_To do_:
Rewrite the rows from the very first one through the line containing "terminali sayılır. Buraya", putting "Microsoft Windows" wherever "Windows" appears and keeping everything else unchanged.

_Stored data_:
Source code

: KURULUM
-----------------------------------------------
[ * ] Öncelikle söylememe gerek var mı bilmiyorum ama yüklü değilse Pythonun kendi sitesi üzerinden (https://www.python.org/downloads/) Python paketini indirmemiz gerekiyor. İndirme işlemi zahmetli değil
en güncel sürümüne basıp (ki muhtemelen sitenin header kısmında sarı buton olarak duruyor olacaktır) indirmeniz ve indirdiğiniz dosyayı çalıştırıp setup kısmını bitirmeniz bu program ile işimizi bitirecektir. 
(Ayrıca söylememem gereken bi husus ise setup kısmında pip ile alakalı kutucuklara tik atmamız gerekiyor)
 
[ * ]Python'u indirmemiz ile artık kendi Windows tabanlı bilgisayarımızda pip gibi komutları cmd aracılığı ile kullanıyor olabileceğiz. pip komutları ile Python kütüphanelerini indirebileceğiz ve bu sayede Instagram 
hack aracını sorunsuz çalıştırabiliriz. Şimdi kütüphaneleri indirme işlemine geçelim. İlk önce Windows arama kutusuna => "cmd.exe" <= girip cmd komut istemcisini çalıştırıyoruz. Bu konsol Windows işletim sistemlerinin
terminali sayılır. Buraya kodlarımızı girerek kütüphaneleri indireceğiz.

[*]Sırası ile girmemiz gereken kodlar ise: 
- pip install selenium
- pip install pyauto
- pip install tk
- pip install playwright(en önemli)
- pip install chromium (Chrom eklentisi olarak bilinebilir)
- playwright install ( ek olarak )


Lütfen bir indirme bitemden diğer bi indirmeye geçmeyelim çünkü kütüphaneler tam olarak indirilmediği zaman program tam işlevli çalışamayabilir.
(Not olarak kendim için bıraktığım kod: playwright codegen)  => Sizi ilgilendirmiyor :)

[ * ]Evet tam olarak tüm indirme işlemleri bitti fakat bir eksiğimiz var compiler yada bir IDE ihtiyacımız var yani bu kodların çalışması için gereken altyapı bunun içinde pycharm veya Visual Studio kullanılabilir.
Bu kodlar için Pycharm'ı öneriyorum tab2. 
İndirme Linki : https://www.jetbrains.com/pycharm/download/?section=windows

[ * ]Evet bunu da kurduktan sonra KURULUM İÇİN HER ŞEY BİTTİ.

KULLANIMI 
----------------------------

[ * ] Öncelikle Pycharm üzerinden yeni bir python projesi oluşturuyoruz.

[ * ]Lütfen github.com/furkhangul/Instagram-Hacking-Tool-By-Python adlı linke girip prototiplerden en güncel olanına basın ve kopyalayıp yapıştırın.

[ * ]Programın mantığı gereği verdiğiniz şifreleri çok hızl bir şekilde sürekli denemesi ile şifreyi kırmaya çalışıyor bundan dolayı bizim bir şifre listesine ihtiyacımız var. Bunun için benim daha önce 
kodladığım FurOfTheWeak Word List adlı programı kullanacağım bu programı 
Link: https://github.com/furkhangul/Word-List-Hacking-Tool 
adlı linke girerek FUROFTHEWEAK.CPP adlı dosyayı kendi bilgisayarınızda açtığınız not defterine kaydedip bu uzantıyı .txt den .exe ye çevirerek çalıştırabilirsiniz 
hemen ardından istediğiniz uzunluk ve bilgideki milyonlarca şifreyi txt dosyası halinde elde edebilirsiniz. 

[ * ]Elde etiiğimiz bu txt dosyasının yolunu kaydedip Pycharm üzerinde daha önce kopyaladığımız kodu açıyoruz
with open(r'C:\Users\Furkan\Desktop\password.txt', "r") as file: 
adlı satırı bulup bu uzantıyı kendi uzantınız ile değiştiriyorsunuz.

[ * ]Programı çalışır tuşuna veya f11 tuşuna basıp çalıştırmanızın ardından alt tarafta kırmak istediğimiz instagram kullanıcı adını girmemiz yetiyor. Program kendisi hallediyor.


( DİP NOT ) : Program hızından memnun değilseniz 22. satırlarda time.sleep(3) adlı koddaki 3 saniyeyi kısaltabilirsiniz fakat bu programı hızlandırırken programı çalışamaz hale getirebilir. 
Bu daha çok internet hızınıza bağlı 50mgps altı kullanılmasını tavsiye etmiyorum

_Exercise output_:
Source code

: KURULUM
-----------------------------------------------
[ * ] Öncelikle söylememe gerek var mı bilmiyorum ama yüklü değilse Pythonun kendi sitesi üzerinden (https://www.python.org/downloads/) Python paketini indirmemiz gerekiyor. İndirme işlemi zahmetli değil
en güncel sürümüne basıp (ki muhtemelen sitenin header kısmında sarı buton olarak duruyor olacaktır) indirmeniz ve indirdiğiniz dosyayı çalıştırıp setup kısmını bitirmeniz bu program ile işimizi bitirecektir. 
(Ayrıca söylememem gereken bi husus ise setup kısmında pip ile alakalı kutucuklara tik atmamız gerekiyor)
 
[ * ]Python'u indirmemiz ile artık kendi Microsoft Windows tabanlı bilgisayarımızda pip gibi komutları cmd aracılığı ile kullanıyor olabileceğiz. pip komutları ile Python kütüphanelerini indirebileceğiz ve bu sayede Instagram 
hack aracını sorunsuz çalıştırabiliriz. Şimdi kütüphaneleri indirme işlemine geçelim. İlk önce Microsoft Windows arama kutusuna => "cmd.exe" <= girip cmd komut istemcisini çalıştırıyoruz. Bu konsol Microsoft Windows işletim sistemlerinin
terminali sayılır. Buraya kodlarımızı girerek kütüphaneleri indireceğiz.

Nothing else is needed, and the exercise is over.